• _Document text_:

*-*-*

Stiles was not specific in explaining what those actions were. She also stated that “some of Ms Jama’s actions have contributed to unsafe work environments for staff,” without explaining that Ford’s incendiary mischaracterization of Jama’s statement seems to have been the root cause of the threats against her.
Calling for Peace Is Political War
Jama’s apology clearly wasn’t enough for a number of politicians, pundits, and lobbyists seeking to exploit the deaths of innocent Palestinians and Israelis for their own gain in Canada. The Centre for Israel and Jewish Affairs said Jama’s initial statement was “filled with lies.” The Friends of Simon Wiesenthal Center called Jama’s post “deeply troubling.”
Brian Lilley, a conservative commentator for the right-wing Toronto Sun, referred to Jama’s appeal for a cease-fire as “antisemitic.” Political consultant Warren Kinsella, well known in Canadian political circles as the “Prince of Darkness” for his advocacy of dirty tricks campaigns, called Jama a bigot in a recent column. Ontario Progressive Conservative government house leader Paul Calandra said that Jama’s refusal to take down her statement was a “clear show of defiance,” though even if it were, it would be an issue for the ONDP to resolve internally and not one to concern their political opponents.
The loudest political voices demanding Jama’s resignation came from Ontario’s ruling Conservative Party. This is hardly surprising considering the imbroglio in which the party is currently embroiled. The party recently had to reverse a highly contentious decision to sell off parcels of land in a protected “greenbelt.” The Royal Canadian Mounted Police is currently investigating Ford and his party for improper conduct. But even by the lights of time-honored political strategy of diverting attention from one’s own controversies, the question of why Jama was expected to explicitly denounce a terrorist organization to which she has no connection, nor has ever advocated for, raises valid concerns warranting answers.
This is especially true now that both the leader of the ONDP, Stiles, and federal NDP leader, Jagmeet Singh, along with several of members of parliament, have all issued statements that were, for all intents and purposes, identical to that of Jama’s. They are now, as Jama did initially, calling for a cease-fire.
It pushes the outer bounds of credulity to misconstrue the demand for a cease-fire as being pro-Hamas, anti-Israel, or even antisemitic. It is an unfortunate consequence of increased political polarity — one exacerbated by the “war and only war” response to Russia’s invasion of Ukraine — that demanding a cease-fire can be so deliberately misread as support for terrorist butchers.
It is worth considering that the reaction of the Canadian establishment to Jama’s apparently unacceptable demand for a cease-fire is very much in line with the self-imposed censorship of the US State Department. Internal memoranda revealed diplomats — diplomats! — were forbidden from using the phrases “end to violence/bloodshed,” “restoring calm,” and “de-escalation/cease-fire.”

*-*-*

• _Stated task 1_: Reproduce the stretch of the article about Jama's cease-fire statement from "This is especially" through "for a cease-fire.".
• _Stated task 2_: Pick up the article about Jama's cease-fire statement after its last sentence and keep writing it.
The data that comes next has nothing to do with the article about Jama's cease-fire statement.

• _Recorded data_:
*-*-*

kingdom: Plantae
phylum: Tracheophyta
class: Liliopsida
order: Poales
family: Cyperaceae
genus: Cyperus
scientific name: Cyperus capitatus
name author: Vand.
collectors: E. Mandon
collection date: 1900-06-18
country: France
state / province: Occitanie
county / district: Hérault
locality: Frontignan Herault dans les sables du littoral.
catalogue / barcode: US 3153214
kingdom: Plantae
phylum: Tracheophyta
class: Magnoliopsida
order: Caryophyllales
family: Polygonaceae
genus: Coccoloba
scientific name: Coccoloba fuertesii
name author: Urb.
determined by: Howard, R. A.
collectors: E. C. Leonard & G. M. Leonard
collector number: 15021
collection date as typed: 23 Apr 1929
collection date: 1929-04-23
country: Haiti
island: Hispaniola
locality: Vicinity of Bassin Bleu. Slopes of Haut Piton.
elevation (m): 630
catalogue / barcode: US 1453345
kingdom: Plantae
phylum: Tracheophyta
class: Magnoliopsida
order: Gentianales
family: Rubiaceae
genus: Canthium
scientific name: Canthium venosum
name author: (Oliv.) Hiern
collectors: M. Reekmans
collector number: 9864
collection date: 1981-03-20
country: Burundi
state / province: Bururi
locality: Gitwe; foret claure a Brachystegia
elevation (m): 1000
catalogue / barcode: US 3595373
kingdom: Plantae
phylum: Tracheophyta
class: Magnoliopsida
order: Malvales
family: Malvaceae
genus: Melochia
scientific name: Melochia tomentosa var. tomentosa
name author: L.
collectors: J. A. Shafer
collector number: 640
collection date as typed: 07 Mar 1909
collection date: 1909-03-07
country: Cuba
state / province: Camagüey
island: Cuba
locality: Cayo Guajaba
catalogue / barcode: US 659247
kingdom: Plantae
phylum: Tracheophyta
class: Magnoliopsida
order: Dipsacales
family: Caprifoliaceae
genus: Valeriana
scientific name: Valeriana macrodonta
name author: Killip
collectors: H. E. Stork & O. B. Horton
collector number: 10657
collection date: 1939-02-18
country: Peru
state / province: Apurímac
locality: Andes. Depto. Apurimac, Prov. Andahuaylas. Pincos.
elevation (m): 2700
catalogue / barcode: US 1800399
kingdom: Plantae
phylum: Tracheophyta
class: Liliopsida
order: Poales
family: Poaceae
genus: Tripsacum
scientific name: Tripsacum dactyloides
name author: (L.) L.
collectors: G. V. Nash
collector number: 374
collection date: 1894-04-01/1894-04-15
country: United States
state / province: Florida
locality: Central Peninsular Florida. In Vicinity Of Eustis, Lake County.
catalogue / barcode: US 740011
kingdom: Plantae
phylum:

*-*-*

• _Right answer 1_:
This is especially true now that both the leader of the ONDP, Stiles, and federal NDP leader, Jagmeet Singh, along with several of members of parliament, have all issued statements that were, for all intents and purposes, identical to that of Jama’s. They are now, as Jama did initially, calling for a cease-fire.

• _Right answer 2_:
And while mainstream American news media outlets like the New Republic and the Huffington Post were astounded by the censorship imposed on the language of peace, Canadian media was either silent or sided with the censorship imposed on Jama.
As Mondoweiss reports, even US secretary of state Antony Blinken had called for a cease-fire, but then deleted his statements after pressure from various Republicans and right-wing groups — and perhaps American Israel Public Affairs Committee (AIPAC) and defense industry lobbyists as well. Jama, at least for a little while, was on the same page as Blinken — a man who has been cheerleading for a new forever war in Ukraine, no matter how many Ukrainians it ends up killing. The heat of the moment ensures that men like Blinken will not be forgiven their intermittent invocations of nonviolence.
Assessing the Statement
An analysis of Jama’s statement reveals not only that her intent was not at all the duplicitous chicanery it has been made out to be and that the hysterical reaction against it was politically motivated from the outset. Jama begins her statement by identifying the root cause of the problem: the decades-long occupation of Palestine by Israel, under conditions that have been internationally recognized as apartheid. This is not a controversial statement: it is the determination of the United Nations and leading international human rights groups.
Jama’s statement also contends that the apartheid conditions are not only maintained, but aggravated by Israeli actions that continue to abuse the basic human rights of Palestinians — such as Israel’s use of white phosphorus munitions (a chemical and incendiary weapon), its cutting off water and power, and restricting shipments of food and fuel. The Palestinian people of Gaza, already trapped in what amounts to a massive concentration camp, are being collectively punished for the actions of Hamas. This is in and of itself a war crime.
Jama further identifies the problem as being rooted in a seventy-five-year cycle of violence resulting from settler colonialism. The origins of the most recent violence is itself a consequence of Israeli prime minister Benjamin Netanyahu’s aggressive settlement practices — practices that had been widely condemned by Israel’s staunchest supporters not long ago.
In her concluding remarks, Jama calls for a de-escalation and a cease-fire, urging Canada to prioritize peacemaking over further military intervention. She further emphasizes that addressing the underlying cause of the crisis, namely apartheid and the occupation of Palestinian lands, is crucial to ending the endless cycle of bloodshed. She concludes by expressing a sentiment that would require deliberate misinterpretation to be viewed as tendentious: compassion for all victims of the violence, irrespective of their religion, nationality, or ethnicity.
None of this should be controversial.
Stepping Out of Line
A Muslim woman of color who started her political career as an advocate for the disabled, Jama checks a lot of boxes in a political environment that’s woefully deficient when it comes to representation. And her unique perspective — the one that’s a product of the “diverse” background so coveted by the political class — may lead her to come to conclusions somewhat different from highly polished but ultimately hollow public relations jargon.
Jama is far from alone in this regard, as a number of progressive politicians of color are learning the hard way. Although there’s no doubt that representation has increased in recent decades and politicians of color make meaningful contributions to Canada’s political processes, it often appears that, for party operators, whatever they believe, think, or feel is secondary to their utility in reinforcing the myth of an equal and equitable multicultural Canada.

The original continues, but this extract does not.